Your answer is the lines below, exactly, from the one that contains "18px; fill: #1c1c1c;" through the one that contains "M 71,162 L 91,163", both included.

[Collected data entries]
=== Begin Enclosure ===

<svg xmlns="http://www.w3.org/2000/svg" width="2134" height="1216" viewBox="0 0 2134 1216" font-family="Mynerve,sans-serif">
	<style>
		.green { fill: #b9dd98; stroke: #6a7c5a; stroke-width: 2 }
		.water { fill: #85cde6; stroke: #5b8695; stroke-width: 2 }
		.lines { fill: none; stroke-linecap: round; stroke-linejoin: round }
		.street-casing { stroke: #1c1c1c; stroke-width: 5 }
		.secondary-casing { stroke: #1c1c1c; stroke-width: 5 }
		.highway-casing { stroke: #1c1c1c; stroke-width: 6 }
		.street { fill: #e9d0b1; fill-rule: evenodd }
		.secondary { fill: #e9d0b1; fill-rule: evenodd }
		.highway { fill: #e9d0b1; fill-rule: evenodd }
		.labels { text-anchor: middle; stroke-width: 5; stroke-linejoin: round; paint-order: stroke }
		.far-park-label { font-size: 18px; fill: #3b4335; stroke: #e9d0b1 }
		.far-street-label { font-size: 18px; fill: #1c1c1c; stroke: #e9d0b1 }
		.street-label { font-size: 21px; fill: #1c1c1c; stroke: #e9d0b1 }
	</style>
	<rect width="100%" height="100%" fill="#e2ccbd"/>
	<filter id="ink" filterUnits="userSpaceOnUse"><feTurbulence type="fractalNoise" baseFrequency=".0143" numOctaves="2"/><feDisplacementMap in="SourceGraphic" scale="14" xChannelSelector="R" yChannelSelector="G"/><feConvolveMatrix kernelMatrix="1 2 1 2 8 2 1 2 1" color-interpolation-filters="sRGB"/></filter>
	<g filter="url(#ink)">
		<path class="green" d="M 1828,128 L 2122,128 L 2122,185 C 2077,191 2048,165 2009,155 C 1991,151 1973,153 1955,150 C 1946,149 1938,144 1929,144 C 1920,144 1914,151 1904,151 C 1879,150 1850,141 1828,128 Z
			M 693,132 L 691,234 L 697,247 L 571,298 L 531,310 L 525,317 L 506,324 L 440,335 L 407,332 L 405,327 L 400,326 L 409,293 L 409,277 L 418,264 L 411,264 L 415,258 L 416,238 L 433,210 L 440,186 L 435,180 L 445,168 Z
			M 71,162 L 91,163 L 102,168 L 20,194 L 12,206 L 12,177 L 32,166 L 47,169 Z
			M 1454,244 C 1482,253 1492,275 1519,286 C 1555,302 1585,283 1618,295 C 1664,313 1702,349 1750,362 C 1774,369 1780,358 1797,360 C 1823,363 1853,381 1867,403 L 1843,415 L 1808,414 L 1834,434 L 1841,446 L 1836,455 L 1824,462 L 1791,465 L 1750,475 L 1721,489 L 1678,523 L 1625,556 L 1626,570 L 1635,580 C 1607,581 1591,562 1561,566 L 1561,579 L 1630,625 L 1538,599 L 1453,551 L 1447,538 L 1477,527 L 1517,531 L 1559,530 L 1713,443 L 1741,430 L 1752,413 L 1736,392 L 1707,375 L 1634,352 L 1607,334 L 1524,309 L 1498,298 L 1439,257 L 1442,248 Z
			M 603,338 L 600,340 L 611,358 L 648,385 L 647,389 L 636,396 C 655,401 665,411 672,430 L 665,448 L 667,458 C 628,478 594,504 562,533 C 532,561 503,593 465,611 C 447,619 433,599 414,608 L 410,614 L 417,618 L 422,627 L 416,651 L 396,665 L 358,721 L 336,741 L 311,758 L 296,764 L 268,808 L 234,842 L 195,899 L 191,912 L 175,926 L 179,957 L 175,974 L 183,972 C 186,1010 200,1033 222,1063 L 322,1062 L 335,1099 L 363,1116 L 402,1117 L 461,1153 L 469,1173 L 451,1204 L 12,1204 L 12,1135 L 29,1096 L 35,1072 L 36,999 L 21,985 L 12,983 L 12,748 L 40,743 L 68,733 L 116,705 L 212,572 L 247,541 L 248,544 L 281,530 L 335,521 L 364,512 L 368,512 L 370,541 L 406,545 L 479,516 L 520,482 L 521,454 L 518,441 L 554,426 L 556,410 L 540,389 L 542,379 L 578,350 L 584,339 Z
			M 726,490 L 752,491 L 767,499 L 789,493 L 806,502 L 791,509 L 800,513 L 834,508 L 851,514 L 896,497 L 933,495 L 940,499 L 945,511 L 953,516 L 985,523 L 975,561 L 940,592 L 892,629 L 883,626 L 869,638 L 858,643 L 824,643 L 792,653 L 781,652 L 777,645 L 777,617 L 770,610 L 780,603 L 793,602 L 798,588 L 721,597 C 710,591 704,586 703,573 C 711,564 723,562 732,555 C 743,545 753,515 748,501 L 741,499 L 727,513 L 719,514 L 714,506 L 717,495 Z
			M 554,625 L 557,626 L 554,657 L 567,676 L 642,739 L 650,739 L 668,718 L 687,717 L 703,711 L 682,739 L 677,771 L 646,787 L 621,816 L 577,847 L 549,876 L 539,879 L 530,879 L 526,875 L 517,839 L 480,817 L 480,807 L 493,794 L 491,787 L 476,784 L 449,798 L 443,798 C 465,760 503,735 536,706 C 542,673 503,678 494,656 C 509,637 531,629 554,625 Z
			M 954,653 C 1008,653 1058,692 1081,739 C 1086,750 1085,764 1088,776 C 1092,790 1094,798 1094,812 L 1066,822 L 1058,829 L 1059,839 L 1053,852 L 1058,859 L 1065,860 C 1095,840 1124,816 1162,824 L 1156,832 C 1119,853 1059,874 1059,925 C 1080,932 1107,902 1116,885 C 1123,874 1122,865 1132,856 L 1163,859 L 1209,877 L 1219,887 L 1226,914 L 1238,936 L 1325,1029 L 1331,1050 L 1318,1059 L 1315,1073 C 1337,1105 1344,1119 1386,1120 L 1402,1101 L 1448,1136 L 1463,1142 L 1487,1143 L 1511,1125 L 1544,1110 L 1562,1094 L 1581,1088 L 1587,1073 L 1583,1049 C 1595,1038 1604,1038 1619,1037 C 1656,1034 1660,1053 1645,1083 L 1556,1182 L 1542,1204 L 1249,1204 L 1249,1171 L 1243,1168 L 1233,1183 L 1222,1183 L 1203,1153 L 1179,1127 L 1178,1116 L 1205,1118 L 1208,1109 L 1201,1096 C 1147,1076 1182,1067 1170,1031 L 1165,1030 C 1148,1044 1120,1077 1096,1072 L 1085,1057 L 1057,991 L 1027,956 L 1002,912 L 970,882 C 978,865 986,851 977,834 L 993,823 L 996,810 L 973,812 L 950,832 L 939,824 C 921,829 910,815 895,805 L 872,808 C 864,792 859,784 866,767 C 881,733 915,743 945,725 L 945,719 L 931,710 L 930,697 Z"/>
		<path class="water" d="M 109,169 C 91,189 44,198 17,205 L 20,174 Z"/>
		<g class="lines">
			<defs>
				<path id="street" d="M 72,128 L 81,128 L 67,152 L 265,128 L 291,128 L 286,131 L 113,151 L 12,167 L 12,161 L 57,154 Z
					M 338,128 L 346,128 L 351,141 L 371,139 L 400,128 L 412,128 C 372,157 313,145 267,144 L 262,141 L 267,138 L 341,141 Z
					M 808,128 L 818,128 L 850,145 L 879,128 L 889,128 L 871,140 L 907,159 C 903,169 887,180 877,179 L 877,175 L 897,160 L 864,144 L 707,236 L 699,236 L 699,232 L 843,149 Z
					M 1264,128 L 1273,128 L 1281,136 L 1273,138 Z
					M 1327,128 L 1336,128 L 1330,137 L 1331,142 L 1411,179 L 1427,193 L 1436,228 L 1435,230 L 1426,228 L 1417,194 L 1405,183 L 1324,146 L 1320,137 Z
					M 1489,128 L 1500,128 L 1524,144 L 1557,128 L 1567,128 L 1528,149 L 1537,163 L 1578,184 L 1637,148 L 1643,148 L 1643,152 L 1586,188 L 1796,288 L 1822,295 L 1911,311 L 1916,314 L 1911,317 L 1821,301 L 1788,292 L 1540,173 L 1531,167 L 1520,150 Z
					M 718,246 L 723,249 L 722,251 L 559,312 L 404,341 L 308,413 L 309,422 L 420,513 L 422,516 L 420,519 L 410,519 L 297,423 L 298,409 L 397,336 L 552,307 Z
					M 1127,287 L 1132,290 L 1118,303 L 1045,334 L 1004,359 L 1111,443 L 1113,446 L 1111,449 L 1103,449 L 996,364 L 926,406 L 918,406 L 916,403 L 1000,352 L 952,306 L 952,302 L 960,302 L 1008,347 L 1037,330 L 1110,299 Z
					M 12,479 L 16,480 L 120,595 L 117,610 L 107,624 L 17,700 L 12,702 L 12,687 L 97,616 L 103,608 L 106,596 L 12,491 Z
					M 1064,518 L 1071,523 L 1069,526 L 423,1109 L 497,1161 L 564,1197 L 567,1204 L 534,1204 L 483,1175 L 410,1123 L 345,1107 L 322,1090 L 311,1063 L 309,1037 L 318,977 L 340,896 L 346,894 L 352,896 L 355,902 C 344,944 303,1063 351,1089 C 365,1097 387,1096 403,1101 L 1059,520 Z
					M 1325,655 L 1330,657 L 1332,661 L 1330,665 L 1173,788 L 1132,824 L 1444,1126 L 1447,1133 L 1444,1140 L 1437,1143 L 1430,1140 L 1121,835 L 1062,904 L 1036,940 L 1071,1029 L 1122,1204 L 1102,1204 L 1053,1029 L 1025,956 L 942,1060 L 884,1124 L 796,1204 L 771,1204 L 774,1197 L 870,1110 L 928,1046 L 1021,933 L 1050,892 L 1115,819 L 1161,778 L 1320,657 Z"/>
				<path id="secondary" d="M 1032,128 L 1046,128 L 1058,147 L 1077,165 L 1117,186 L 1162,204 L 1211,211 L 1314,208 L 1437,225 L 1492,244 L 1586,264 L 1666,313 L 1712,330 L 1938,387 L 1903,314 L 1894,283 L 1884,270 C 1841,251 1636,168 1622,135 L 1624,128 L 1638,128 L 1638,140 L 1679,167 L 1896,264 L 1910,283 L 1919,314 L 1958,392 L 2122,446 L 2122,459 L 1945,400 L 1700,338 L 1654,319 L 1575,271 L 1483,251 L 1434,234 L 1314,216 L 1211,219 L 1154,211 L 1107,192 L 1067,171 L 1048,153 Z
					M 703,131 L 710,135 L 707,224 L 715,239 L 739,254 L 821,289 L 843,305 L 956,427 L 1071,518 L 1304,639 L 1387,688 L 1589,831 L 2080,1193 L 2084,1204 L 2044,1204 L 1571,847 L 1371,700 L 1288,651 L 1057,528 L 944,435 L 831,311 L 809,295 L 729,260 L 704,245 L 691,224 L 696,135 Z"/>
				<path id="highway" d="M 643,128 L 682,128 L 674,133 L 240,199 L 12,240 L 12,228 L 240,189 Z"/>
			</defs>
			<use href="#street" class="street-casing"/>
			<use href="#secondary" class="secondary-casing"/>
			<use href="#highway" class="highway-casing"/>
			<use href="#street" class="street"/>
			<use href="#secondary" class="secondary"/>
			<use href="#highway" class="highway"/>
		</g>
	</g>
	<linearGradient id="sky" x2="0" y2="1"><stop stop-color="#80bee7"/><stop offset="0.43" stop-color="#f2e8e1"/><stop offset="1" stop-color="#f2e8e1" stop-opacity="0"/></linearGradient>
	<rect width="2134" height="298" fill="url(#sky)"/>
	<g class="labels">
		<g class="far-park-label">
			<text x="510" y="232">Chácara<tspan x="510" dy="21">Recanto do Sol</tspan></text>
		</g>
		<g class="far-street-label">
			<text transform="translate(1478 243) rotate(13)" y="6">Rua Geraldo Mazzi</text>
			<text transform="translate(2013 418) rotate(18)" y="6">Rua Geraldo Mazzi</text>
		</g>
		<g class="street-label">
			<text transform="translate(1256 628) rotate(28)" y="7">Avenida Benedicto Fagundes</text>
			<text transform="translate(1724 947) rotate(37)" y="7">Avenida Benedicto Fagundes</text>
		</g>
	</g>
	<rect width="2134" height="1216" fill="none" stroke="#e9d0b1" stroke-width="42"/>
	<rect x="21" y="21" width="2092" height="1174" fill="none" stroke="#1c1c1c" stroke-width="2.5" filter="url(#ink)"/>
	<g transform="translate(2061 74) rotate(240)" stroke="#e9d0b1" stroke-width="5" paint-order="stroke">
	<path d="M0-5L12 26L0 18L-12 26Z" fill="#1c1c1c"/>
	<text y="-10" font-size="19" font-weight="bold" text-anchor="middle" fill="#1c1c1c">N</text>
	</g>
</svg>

=== End Enclosure ===

== WRITTEN RESPONSE ==
		.far-street-label { font-size: 18px; fill: #1c1c1c; stroke: #e9d0b1 }
		.street-label { font-size: 21px; fill: #1c1c1c; stroke: #e9d0b1 }
	</style>
	<rect width="100%" height="100%" fill="#e2ccbd"/>
	<filter id="ink" filterUnits="userSpaceOnUse"><feTurbulence type="fractalNoise" baseFrequency=".0143" numOctaves="2"/><feDisplacementMap in="SourceGraphic" scale="14" xChannelSelector="R" yChannelSelector="G"/><feConvolveMatrix kernelMatrix="1 2 1 2 8 2 1 2 1" color-interpolation-filters="sRGB"/></filter>
	<g filter="url(#ink)">
		<path class="green" d="M 1828,128 L 2122,128 L 2122,185 C 2077,191 2048,165 2009,155 C 1991,151 1973,153 1955,150 C 1946,149 1938,144 1929,144 C 1920,144 1914,151 1904,151 C 1879,150 1850,141 1828,128 Z
			M 693,132 L 691,234 L 697,247 L 571,298 L 531,310 L 525,317 L 506,324 L 440,335 L 407,332 L 405,327 L 400,326 L 409,293 L 409,277 L 418,264 L 411,264 L 415,258 L 416,238 L 433,210 L 440,186 L 435,180 L 445,168 Z
			M 71,162 L 91,163 L 102,168 L 20,194 L 12,206 L 12,177 L 32,166 L 47,169 Z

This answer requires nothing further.